Darwin's Arch (Spanish: Arco de Darwin) was a natural rock arch feature to the southeast of Darwin Island in the Galápagos Archipelago in the Pacific Ocean. The arch sat on an irregularly shaped, rocky, submerged plateau, nicknamed "the theatre". The arch's collapse on 17 May 2021 was due to natural erosion and gravity and left two freestanding stacks.

Darwin's Arch, along with the nearby Darwin Island, was named after English naturalist Charles Darwin, whose studies in the surrounding area helped him to form his theory of evolution by means of natural selection. As a tribute to Darwin and his works, the remaining stone "towers" are becoming known as "the Pillars of Evolution".

Geography

Darwins Arch, Galapagos
Darwin's Arch and partial view of the plateau, 2003

Part of Ecuador's Galápagos archipelago, Darwin Island is a small, uninhabited island with an area of 2.33 square kilometres (0.90 sq mi) and an elevation of 168 metres (551 ft). Darwin's Arch was 1 kilometre (0.62 mi) to the southeast of the island and had a bridge-like appearance, which had been caused by erosion. The plateau's wall drops away into the sea, and the arch's ocean side featured a "viewing platform" at 18 metres (59 ft). The arch was 43 metres (141 ft) high, 70 metres (230 ft) long, and 23 metres (75 ft) wide.

:: Saved entries ::
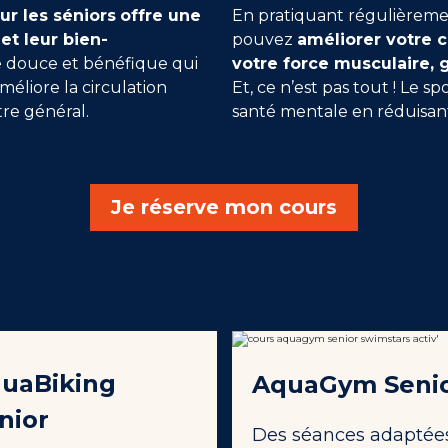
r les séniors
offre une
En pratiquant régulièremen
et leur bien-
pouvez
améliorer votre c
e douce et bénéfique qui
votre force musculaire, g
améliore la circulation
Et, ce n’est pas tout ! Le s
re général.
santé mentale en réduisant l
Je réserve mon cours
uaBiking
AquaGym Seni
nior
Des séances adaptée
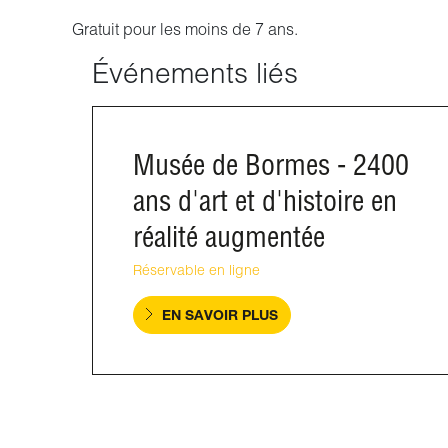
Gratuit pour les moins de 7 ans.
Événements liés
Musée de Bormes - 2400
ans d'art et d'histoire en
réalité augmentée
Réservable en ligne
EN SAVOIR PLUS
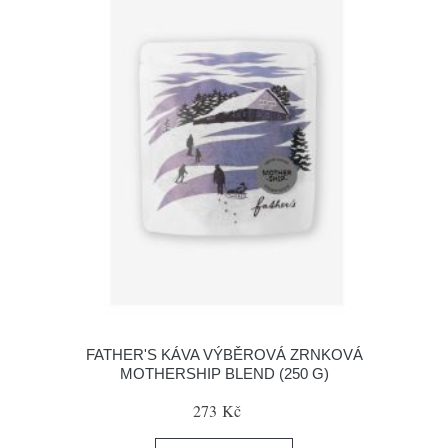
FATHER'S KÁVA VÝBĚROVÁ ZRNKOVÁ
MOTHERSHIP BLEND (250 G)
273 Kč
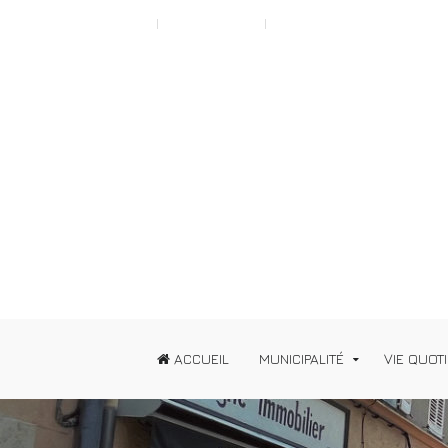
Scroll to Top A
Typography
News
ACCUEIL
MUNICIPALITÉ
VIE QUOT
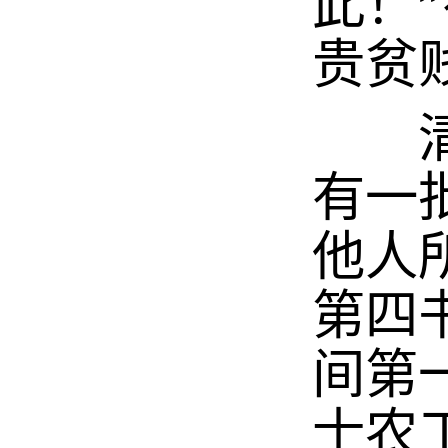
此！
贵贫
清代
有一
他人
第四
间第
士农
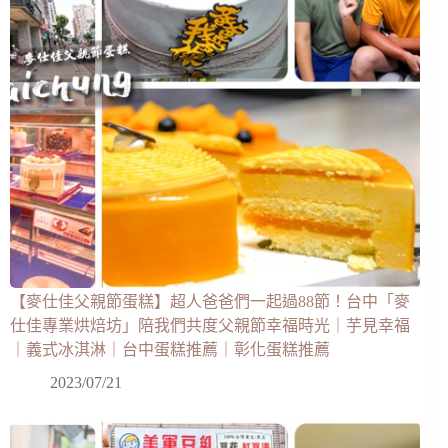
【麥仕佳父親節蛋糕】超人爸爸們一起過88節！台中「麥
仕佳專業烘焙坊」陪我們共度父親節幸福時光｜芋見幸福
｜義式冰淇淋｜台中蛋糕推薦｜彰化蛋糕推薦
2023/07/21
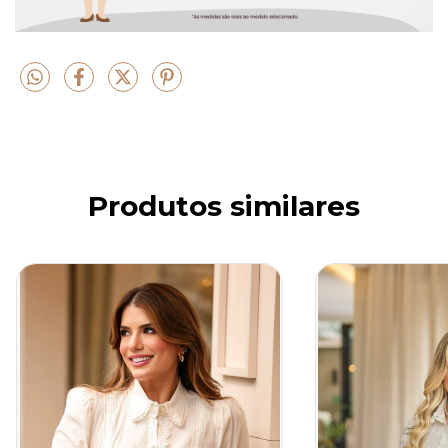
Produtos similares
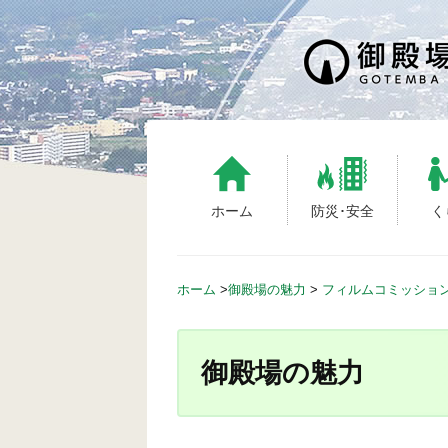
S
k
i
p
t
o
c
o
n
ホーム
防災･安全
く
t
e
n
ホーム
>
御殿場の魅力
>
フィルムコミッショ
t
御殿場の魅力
--
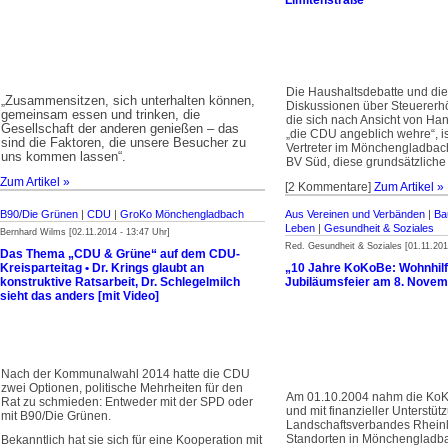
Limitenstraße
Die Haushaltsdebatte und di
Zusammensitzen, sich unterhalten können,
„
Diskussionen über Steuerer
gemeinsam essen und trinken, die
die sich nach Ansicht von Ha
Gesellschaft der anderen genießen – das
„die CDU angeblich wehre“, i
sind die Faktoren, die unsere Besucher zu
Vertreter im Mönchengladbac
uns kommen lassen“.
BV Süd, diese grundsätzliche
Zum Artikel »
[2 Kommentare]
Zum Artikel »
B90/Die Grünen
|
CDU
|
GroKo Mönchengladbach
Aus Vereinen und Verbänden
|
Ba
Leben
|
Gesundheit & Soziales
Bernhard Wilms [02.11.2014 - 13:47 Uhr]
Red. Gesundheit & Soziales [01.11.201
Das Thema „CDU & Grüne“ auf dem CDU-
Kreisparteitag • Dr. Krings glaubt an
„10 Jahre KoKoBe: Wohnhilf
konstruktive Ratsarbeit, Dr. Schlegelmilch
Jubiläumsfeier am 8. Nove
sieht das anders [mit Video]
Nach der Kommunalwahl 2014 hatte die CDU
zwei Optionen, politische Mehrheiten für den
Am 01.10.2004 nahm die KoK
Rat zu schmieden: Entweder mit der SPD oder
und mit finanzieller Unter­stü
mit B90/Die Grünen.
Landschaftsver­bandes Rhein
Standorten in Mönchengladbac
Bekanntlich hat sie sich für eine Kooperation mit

:: EXPLORE THE MATERIAL ::
1. According to the Darwin's Arch text, what name are the two remaining stone towers becoming known by?
2. Continue the text about Darwin's Arch from where it ends.

:: TASK-BY-TASK ANSWERS ::
1. The Pillars of Evolution.

2.
Fauna

From its southern end to the sloping channel, the marine fauna seen are scalloped hammerheads, manta rays, big-eye jacks, bonito, yellowfin tuna, dolphins, big schooling of species of pelagic fish, and also whale sharks of up to 14 metres (45 ft) in length. The whale sharks are found from early July. Other marine fauna include Moorish idols, Galapagos sharks, eagle rays, green turtles, and hawksbill turtles, silkie and white tipped reef sharks, barracuda and black jack sharks. Many birds are endemic and the species commonly noted is the sooty tern (Sterna fuscata), which breeds on Darwin Island.

Tourism

The arch was popular with photographers and cruise-ship tours. The rich wildlife around the arch made it a popular scuba diving location. As with Darwin Island, tourists were not permitted to set foot on the arch. The surrounding area of the Galápagos Islands was declared a UNESCO World Heritage Site in 1978.

Collapse

On 17 May 2021, at 11:20 a.m. Galápagos Time (UTC–6), the arch collapsed through natural erosion. A post from Ecuador's Ministry of Environment and Water stated that "this event was a consequence of natural erosion. Darwin's Arch is made of natural stone that at one time would have been part of Darwin Island, which is not open to visits by land." The event was witnessed by divers aboard the Galapagos Aggressor III.

Following the collapse of the arch, the remaining columns of rock have been nicknamed "the Pillars of Evolution" (Spanish: Los Pilares de la Evolución) by locals in the tourism and diving industry. The nickname alludes to the arch and the nearby island having been named after Charles Darwin, whose studies of the surrounding area's wildlife contributed to the inception of his theory of evolution by means of natural selection.